» **What the task asks**
Put the lines of the records that run from the line containing "hat we would call a cocktail" through the line containing "ets by CTXInterfaith", both included, into a Markdown table with the columns No. and Line, numbering each row and skipping blank lines. Omit the pictures from the table.
################
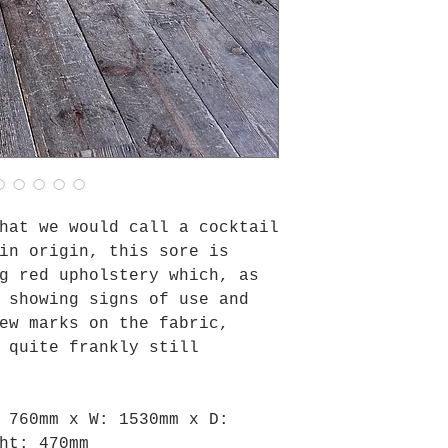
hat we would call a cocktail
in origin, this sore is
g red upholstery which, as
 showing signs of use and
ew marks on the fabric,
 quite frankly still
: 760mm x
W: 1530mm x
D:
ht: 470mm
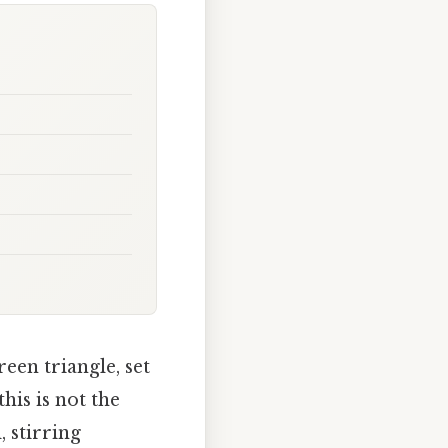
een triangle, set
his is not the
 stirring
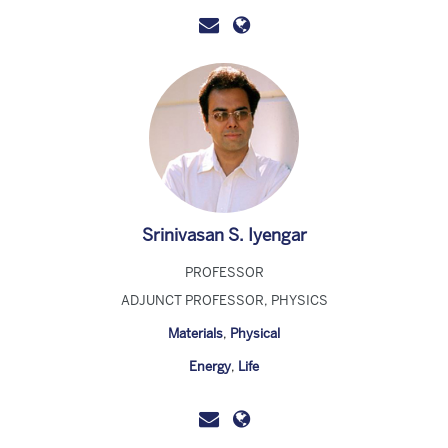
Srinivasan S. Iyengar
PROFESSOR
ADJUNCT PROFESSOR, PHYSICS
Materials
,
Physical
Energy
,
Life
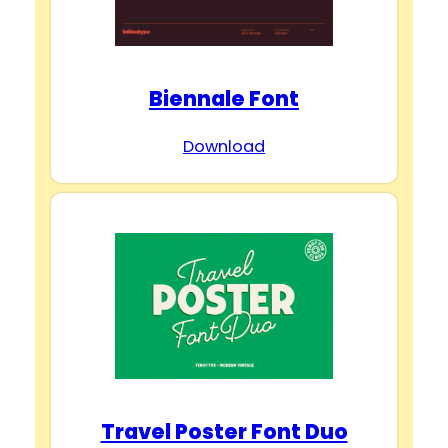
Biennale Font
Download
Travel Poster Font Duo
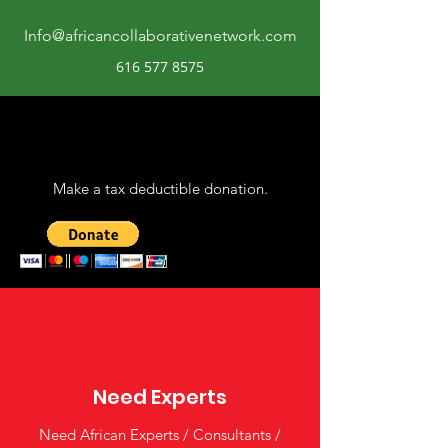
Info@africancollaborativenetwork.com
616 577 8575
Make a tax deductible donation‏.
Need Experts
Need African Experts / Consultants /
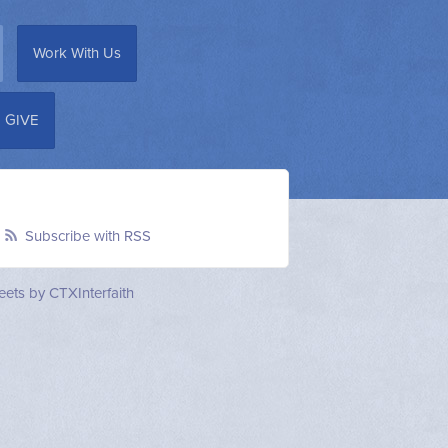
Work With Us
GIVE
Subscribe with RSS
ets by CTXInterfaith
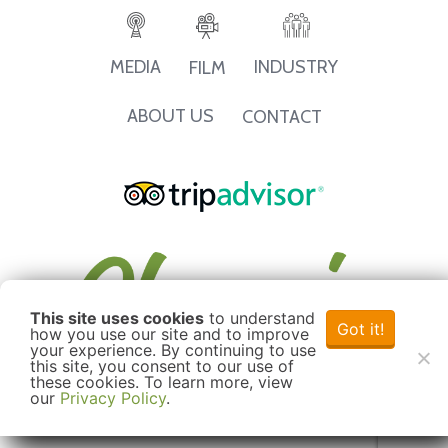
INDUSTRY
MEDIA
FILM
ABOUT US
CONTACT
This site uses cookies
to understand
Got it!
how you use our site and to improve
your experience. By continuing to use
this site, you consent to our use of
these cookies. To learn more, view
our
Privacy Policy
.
################
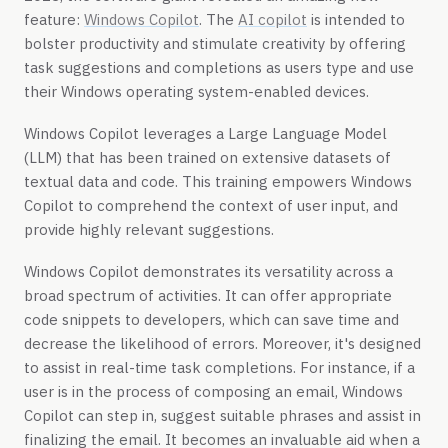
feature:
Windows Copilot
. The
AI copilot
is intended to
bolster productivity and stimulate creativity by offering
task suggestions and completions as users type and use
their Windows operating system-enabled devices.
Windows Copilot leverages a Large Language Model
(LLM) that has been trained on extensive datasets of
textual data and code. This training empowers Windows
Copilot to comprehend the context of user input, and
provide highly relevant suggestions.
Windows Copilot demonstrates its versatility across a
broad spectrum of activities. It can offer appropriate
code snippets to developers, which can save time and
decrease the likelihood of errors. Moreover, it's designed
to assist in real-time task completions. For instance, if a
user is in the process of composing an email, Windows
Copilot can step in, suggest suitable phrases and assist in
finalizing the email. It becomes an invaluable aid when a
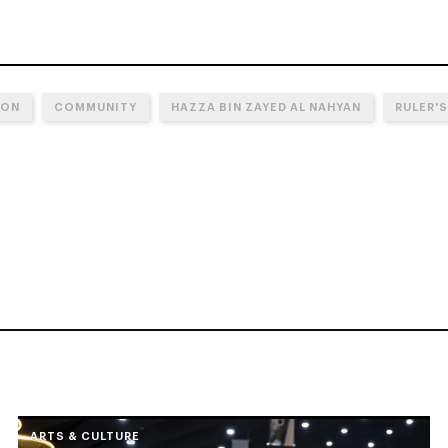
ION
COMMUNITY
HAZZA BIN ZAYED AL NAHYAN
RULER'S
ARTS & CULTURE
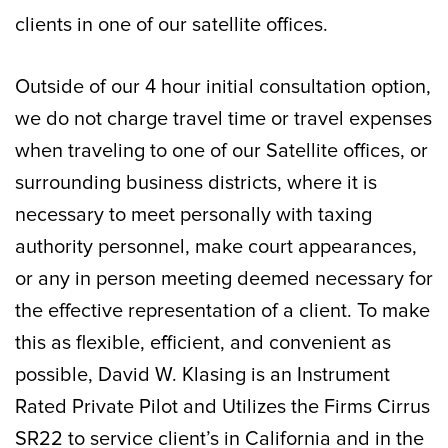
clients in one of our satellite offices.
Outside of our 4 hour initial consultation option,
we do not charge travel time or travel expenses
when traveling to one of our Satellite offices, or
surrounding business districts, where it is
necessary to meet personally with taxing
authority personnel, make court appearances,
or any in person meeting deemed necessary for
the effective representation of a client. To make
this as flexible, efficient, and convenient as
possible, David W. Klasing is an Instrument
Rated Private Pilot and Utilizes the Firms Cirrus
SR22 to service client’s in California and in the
################
» **The completed task**
| No. | Line |
|---|---|
| 1 | hat we would call a cocktail |
| 2 | in origin, this sore is |
| 3 | g red upholstery which, as |
| 4 |  showing signs of use and |
| 5 | ew marks on the fabric, |
| 6 |  quite frankly still |
| 7 | : 760mm x |
| 8 | W: 1530mm x |
| 9 | D: |
| 10 | ht: 470mm |
| 11 | een triangle, set |
| 12 | his is not the |
| 13 |  stirring |
| 14 | Srinivasan S. Iyengar |
| 15 | PROFESSOR |
| 16 | ADJUNCT PROFESSOR, PHYSICS |
| 17 | Materials |
| 18 | , |
| 19 | Physical |
| 20 | Energy |
| 21 | , |
| 22 | Life |
| 23 | Biennale Font |
| 24 | Download |
| 25 | Travel Poster Font Duo |
| 26 | Info@africancollaborativenetwork.com |
| 27 | 616 577 8575 |
| 28 | Make a tax deductible donation‏. |
| 29 | Need Experts |
| 30 | Need African Experts / Consultants / |
| 31 | Work With Us |
| 32 | GIVE |
| 33 | Subscribe with RSS |
| 34 | ets by CTXInterfaith |